Em 1967, a Suprema Corte finalmente decidia sobre o fim da proibição do casamento inter-racial, através do caso Loving. No entanto, os relacionamentos inter-raciais – quer amorosos, quer de amizade -, não passaram a ser imediatamente aceitos a partir daquela decisão. Em 1968, ao cantar On the Path of glory com a cantora Petula Clarke em seu programa de televisão, a marca de automóveis Plymouth, com receio de como o público reagiria, solicitou a retirada de uma cena: a que Petula, uma mulher branca, coloca sua mão no braço de Belafonte. Apesar da objeção do patrocinador, a cena foi ao ar na íntegra, com grandes índices de audiência.

As décadas se passaram e Belafonte seguiu na luta. Em 1985, foi o responsável por organizar artistas para a gravação de We are the world, canção que revolucionou a história, interpretada por quarenta e cinco artistas, com um objetivo: a luta contra a fome[6]. Foi embaixador da UNICEF e coordenou a primeira visita de Nelson Mandela aos Estados Unidos. Seu ativismo político esteve presente ao longo de sua vida: ele se opôs contra o governo Bush e, mais recentemente, contra Donald Trump. Com relação a este último, disse: “O senhor Trump pergunta o que temos a perder, referindo-se aos eleitores negros e nós devemos responder: apenas o sonho, apenas tudo”.

Belafonte ganhou dois prêmios Grammy, seis discos de ouro, um Oscar honorário[7]. Uma vida profissional repleta de realizações e premiações. Só que o seu legado vai além da área profissional. Sua história se mistura com a história da luta pelos direitos civis das pessoas negras nos Estados Unidos. Ele não pensava individualmente, pensava no coletivo.

Encerro o texto de hoje com as palavras de Belafonte em uma entrevista ao New York Times em 2001: “A raiva não mudou. Eu tenho que ser parte em qualquer rebelião que tenta mudar isso tudo. A raiva é um combustível necessário. A rebelião é saudável”[8]. Nós seguimos por aqui, Sr. Belafonte. Obrigada por tudo.

Notas de rodapé

[1] Disponível em: https://www.youtube.com/watch?v=AQXVHITd1N4 Acesso em 27 abr. 2023.

[2] Uma versão inusitada foi utilizada na propaganda dos anos 90 para o lançamento do bubaloo banana. Assista em: https://www.youtube.com/watch?v=qjYkpKwWVbI.

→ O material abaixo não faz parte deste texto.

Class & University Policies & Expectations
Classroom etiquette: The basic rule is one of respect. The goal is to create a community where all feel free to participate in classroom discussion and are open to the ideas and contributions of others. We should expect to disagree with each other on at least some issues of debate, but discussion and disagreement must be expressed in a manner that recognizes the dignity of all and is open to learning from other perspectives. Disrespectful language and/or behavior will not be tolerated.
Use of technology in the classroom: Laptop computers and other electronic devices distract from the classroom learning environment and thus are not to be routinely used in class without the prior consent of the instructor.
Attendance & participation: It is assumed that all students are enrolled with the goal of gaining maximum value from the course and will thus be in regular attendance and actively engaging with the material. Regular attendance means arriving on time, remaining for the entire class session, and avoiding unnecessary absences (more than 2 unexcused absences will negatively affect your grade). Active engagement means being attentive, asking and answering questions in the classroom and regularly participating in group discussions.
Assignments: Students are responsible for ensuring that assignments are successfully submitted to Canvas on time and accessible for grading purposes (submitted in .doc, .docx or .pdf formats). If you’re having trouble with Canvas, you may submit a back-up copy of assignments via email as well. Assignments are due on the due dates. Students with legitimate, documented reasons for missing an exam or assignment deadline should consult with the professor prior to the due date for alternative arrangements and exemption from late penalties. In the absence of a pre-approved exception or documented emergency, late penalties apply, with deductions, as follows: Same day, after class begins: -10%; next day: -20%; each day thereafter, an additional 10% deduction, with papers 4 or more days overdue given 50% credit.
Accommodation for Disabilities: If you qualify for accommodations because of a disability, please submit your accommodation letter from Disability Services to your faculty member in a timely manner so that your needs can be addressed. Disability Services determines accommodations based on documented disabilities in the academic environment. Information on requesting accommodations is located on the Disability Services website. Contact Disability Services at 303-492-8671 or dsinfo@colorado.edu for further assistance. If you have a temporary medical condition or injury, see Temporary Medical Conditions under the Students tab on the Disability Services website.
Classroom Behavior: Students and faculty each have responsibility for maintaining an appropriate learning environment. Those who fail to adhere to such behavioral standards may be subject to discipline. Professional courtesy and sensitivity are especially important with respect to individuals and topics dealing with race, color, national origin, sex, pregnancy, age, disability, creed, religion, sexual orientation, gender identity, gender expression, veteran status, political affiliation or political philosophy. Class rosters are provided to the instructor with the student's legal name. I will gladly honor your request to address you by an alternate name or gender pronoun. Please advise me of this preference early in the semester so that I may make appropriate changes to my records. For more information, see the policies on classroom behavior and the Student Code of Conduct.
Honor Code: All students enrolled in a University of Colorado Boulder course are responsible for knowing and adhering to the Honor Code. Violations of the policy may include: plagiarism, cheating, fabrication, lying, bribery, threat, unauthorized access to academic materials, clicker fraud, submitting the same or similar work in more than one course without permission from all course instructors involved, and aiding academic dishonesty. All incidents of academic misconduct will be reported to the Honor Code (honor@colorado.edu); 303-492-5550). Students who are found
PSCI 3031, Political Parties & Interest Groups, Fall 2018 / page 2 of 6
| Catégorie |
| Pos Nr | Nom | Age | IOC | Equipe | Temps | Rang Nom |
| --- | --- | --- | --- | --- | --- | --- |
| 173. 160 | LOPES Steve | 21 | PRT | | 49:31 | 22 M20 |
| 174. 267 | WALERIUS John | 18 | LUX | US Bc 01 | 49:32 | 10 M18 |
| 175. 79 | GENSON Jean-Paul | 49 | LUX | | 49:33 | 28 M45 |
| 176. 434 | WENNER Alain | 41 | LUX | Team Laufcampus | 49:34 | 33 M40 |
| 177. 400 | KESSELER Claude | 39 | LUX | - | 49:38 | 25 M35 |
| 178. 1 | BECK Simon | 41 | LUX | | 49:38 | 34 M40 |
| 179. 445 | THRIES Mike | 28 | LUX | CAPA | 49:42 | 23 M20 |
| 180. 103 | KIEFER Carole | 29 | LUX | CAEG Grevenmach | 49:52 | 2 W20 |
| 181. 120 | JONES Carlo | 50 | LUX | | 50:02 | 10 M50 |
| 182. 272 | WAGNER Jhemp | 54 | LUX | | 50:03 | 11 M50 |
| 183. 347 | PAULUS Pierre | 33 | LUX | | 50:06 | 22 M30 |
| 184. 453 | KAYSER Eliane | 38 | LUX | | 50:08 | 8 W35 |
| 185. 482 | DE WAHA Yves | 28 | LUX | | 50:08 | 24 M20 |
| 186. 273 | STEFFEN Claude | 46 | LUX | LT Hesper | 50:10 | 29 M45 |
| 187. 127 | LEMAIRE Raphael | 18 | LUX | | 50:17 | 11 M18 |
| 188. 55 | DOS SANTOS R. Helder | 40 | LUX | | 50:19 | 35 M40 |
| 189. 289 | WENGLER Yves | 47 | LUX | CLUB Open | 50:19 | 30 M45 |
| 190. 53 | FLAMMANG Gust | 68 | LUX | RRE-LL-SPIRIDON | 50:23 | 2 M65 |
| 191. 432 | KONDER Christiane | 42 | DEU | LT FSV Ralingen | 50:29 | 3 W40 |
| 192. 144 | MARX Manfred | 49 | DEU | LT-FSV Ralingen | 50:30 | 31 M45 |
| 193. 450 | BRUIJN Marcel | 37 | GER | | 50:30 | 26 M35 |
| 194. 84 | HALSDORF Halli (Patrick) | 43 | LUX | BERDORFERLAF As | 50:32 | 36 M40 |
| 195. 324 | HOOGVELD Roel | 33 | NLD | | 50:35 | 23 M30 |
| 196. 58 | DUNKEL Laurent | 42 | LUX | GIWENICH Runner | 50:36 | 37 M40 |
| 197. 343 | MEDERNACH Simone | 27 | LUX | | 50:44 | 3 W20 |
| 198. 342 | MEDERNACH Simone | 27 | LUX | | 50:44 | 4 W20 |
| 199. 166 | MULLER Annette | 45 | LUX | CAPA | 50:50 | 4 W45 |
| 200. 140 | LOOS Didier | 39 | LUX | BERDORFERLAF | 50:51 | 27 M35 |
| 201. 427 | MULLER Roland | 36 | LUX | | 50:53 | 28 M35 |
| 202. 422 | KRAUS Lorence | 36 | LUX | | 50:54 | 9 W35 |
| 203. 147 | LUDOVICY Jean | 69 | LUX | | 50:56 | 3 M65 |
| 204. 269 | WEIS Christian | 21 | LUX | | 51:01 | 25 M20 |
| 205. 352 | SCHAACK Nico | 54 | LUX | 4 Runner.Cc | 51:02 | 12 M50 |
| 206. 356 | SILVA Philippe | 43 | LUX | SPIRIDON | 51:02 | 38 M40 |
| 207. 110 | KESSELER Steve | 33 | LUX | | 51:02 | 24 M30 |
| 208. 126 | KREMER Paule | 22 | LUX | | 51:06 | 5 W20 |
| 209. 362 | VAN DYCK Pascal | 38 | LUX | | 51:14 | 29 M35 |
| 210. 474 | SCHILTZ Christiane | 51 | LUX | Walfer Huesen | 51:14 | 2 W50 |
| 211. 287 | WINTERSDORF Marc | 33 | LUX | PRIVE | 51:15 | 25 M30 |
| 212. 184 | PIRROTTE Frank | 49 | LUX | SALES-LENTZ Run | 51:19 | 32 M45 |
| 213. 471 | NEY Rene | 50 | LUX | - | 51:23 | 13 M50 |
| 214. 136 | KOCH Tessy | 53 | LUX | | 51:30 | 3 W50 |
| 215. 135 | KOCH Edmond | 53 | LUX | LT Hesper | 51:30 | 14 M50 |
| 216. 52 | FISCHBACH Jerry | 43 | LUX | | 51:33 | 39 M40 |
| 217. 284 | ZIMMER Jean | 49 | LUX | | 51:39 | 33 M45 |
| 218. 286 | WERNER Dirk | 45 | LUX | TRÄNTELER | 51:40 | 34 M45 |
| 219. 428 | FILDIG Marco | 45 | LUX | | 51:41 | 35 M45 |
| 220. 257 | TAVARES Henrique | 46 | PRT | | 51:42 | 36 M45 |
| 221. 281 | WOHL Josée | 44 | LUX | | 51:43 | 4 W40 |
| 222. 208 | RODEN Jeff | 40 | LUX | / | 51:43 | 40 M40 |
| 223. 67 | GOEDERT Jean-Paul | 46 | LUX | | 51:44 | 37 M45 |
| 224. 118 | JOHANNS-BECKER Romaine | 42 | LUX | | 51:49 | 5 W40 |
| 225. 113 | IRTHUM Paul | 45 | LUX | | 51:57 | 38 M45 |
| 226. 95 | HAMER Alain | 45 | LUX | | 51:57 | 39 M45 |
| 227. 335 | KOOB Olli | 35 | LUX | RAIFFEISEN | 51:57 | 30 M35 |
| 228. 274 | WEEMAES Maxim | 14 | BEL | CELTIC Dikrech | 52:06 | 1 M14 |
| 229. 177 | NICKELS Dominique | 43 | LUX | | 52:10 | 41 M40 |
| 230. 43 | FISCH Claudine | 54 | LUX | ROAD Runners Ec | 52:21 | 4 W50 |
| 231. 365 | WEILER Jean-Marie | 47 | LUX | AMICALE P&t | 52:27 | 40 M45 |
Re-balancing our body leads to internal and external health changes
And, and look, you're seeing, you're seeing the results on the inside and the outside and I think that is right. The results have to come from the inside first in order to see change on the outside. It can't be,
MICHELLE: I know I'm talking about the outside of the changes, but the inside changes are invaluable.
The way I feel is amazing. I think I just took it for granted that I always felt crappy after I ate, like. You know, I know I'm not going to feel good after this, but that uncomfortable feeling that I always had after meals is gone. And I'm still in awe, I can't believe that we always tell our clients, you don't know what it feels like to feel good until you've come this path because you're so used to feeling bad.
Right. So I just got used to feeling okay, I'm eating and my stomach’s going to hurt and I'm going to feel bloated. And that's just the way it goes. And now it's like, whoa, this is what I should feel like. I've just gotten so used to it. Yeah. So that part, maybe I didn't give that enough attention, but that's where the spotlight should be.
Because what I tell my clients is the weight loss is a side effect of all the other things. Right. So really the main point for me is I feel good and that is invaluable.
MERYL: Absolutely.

[3] Em texto anterior, escrevi sobre Hattie McDaniel, primeira mulher negra a ganhar o Oscar de atriz coadjuvante. O Oscar de melhor atriz só seria entregue a uma mulher negra em 2002, para Halle Berry, ou seja, quase cinquenta anos depois da indicação de Dandridge. Uma curiosidade: Berry interpretou Dandridge no filme de 1999, Introducing Dorothy Dandridge

[4] Sobre o conceito, já o explicamos em texto anterior, em que escrevemos sobre Audre Lorde.

[5] O filme recebeu várias indicações ao Oscar e Sidney Poitier, que aceitou o papel oferecido inicialmente a Belafonte, ganhou o Oscar de melhor ator.

[6] Ao contrário do que pensam, “USA for Africa” não quer dizer “Estados Unidos pela África”, mas sim “United Support of Artists for Africa” (Apoio Unido de Artistas pela África).